Elasticity. The foreskin has a layer of smooth muscle tissue called the peripenic muscle, which is part of the dartos muscle. The contraction and expansion of the muscle fibers in this layer give the foreskin great elasticity and are important in erogenous sensation.

Premature ejaculation. Lakshmanan & Prakash (1980) report that the foreskin impinges against the corona glandis during coitus. The foreskin, therefore, tends to protect the corona glandis from direct stimulation by the vagina of the female partner during coitus. The corona is the most highly innervated part of the glans penis. Zwang argues that removal of the foreskin allows direct stimulation of the corona glandis and this may cause premature ejaculation in some males. O'Hara & O'Hara (1999) report more premature ejaculation in circumcised male partners. The presence of the foreskin, therefore, may make it easier to avoid premature ejaculation, while its absence would make it more difficult to avoid premature ejaculation.

Inability to ejaculate or delayed ejaculation. While some circumcised males may suffer from a tendency toward premature ejaculation, others find that they have great difficulty in ejaculating. The nerves in the foreskin and ridged band are stimulated by stretching, amongst other movements. If those nerves are not present, Money (1983) argues that excision of these stretch receptors by circumcision may make ejaculation take longer. Some circumcised males may have to resort to prolonged and aggressive thrusting to achieve orgasm


Value to female partners. The foreskin has long been known to be valuable to the female partner.
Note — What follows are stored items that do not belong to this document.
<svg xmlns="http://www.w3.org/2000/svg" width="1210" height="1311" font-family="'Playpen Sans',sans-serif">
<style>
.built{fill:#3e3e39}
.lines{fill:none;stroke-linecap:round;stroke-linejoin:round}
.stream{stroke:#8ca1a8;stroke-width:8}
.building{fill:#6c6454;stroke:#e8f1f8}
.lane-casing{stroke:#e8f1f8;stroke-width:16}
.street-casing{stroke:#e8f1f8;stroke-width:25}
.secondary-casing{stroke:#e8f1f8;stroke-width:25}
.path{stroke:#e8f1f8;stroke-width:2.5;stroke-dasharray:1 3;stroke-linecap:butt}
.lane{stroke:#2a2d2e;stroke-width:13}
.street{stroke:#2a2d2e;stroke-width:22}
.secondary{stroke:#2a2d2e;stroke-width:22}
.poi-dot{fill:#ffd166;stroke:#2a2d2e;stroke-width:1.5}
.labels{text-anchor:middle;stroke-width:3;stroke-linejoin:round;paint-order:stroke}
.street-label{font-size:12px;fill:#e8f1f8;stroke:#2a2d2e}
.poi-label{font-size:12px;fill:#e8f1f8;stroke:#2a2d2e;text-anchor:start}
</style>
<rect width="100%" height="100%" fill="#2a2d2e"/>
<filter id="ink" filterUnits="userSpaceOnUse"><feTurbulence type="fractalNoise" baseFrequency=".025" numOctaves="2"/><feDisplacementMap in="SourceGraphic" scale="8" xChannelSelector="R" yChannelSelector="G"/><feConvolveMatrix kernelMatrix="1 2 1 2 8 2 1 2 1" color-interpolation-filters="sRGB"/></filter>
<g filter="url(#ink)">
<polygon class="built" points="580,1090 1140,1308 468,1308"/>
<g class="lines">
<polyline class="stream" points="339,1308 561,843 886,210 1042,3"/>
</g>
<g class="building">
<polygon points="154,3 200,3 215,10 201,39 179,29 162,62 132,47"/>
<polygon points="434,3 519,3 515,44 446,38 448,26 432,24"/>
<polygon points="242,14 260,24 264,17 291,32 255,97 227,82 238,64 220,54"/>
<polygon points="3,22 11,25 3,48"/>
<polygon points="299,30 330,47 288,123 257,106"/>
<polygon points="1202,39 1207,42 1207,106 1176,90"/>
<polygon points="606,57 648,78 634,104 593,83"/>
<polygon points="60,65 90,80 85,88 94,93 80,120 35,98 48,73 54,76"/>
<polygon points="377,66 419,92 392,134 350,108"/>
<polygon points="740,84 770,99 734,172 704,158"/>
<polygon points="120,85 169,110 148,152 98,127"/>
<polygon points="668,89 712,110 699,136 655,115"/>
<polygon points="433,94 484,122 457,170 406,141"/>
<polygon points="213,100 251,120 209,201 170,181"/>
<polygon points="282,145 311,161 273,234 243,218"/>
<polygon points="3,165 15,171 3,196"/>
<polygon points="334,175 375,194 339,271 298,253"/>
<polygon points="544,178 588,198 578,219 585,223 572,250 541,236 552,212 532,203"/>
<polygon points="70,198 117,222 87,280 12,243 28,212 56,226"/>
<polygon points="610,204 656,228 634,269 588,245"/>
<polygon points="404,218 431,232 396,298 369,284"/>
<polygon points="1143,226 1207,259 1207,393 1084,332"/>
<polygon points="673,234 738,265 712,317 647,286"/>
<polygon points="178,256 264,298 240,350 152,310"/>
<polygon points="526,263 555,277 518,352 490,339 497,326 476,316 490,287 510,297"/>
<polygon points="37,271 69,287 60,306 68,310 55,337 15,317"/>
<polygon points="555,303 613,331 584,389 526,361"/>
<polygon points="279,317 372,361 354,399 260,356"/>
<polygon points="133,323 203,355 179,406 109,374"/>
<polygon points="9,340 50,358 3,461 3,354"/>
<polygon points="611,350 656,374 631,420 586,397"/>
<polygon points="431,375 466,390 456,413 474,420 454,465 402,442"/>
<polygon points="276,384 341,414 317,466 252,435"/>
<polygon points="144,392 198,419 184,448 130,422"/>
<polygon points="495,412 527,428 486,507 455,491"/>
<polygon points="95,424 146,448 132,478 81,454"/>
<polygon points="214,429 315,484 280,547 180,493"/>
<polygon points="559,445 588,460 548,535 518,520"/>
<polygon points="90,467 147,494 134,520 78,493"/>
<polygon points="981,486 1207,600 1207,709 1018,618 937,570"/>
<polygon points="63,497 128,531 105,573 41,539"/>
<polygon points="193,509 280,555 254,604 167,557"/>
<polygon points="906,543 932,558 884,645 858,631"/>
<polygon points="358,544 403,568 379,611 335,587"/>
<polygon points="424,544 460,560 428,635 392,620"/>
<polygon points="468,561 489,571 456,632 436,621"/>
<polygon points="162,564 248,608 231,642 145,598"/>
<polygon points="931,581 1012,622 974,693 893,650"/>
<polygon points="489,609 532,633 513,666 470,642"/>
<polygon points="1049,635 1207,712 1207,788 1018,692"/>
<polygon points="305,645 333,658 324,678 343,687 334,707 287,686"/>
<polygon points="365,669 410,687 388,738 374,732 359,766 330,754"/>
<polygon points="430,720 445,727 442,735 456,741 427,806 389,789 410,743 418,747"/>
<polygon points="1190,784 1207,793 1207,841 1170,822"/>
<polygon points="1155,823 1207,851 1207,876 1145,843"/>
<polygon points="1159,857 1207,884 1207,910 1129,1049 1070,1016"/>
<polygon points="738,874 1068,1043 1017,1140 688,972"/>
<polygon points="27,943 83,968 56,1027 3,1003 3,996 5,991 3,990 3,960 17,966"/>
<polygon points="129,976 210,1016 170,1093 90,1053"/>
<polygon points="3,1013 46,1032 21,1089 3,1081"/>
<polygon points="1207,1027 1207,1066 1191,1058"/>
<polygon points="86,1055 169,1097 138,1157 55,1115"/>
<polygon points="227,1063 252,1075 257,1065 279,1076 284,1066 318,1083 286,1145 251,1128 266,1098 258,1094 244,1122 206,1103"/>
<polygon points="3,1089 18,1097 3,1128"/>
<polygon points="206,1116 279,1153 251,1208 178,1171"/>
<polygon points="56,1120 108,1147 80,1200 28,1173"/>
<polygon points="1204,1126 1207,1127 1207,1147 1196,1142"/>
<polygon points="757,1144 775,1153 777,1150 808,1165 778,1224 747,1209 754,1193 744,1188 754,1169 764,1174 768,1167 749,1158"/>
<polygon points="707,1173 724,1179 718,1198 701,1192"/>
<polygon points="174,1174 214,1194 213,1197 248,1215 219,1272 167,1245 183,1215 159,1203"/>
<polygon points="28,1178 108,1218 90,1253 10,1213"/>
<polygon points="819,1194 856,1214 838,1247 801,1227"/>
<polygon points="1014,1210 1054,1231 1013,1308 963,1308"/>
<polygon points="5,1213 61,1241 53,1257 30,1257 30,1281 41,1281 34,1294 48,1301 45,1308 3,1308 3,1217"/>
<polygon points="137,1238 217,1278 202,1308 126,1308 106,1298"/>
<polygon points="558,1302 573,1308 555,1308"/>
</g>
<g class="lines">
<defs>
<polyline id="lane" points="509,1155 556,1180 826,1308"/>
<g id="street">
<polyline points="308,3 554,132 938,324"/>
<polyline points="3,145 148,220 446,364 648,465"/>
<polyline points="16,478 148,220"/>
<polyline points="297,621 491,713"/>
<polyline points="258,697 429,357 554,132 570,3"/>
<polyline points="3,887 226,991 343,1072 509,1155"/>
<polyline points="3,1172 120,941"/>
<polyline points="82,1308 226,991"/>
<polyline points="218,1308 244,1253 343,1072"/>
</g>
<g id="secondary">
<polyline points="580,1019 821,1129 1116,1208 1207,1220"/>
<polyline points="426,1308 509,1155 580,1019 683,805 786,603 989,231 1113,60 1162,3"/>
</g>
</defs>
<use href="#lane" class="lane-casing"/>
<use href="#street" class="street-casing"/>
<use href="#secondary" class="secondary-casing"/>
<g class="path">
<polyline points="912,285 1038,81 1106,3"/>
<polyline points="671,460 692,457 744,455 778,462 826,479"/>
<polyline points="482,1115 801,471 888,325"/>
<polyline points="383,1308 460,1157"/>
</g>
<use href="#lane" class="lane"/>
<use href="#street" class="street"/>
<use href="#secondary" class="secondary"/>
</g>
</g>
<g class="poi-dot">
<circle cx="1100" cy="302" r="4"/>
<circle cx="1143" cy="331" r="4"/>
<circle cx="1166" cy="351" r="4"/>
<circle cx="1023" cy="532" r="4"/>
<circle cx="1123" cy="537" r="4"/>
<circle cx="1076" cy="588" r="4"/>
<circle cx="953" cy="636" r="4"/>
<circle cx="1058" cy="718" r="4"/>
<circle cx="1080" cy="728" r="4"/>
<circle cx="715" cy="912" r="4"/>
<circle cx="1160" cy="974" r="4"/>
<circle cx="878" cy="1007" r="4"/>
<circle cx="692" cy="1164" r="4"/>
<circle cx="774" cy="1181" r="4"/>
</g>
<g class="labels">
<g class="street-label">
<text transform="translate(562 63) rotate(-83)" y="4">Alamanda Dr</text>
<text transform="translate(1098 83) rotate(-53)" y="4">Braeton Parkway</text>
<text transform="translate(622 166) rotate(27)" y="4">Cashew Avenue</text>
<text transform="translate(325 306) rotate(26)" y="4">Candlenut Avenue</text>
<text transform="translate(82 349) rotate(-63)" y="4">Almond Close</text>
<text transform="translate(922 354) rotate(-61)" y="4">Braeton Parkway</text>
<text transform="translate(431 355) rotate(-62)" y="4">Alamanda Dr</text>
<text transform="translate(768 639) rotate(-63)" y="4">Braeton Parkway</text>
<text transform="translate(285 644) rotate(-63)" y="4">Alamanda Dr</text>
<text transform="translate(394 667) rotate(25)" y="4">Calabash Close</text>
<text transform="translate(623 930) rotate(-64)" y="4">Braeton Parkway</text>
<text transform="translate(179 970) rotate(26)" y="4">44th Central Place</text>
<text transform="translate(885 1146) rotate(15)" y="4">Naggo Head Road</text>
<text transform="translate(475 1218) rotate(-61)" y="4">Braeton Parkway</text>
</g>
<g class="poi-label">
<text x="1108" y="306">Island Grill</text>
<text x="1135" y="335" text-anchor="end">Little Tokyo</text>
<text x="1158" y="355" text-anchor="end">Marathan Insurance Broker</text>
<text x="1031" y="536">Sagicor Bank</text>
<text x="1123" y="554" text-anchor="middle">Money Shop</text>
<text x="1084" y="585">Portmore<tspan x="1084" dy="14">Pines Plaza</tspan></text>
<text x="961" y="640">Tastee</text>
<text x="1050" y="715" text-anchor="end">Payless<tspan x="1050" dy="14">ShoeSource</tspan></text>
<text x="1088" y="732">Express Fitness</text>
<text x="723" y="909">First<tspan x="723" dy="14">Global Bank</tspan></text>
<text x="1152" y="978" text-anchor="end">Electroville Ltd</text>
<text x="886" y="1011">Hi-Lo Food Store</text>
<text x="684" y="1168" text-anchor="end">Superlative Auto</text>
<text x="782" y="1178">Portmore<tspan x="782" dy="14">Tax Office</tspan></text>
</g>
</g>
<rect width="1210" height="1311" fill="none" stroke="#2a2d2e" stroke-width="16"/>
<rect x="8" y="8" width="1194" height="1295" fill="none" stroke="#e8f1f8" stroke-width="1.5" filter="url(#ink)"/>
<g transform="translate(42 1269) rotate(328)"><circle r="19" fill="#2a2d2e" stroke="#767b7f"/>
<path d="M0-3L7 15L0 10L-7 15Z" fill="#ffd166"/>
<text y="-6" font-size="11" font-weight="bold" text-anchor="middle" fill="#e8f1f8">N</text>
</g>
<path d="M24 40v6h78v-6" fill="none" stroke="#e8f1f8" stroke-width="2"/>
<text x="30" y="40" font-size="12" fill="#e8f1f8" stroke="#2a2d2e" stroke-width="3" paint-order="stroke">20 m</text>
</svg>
The presence of the foreskin is reported to be stimulating to the female. Women are more likely to experience vaginal dryness during sex with a circumcised partner. The unnatural dryness may make coitus painful and result in abrasions. The vaginal dryness may be mistakenly attributed to female arousal disorder. function

We must also focus on the benefits of leaving our son's intact (genitally intact).




Preventative amputation is illogical - Ivana - Mar 15th 2012

So, whether circumcision has benefits or not is actually inconsequential. When else do we amputate healthy, functional body parts as a form of preventative medicine? NEVER! Why? Because it makes no sense at all to do so! Not to mention this is being done on uninformed, nonconsenting minors. If anyone wants to amputate body parts because they think it will help them, well then that decision should be theirs alone, when they are old enough to be fully informed of the risks and results! Not their parents, not some religion! Overall the intact penis is not infection prone, many other body parts are more prone to infection and we don't go chopping those off at birth. It makes no sense! RIC needs to be put to an end!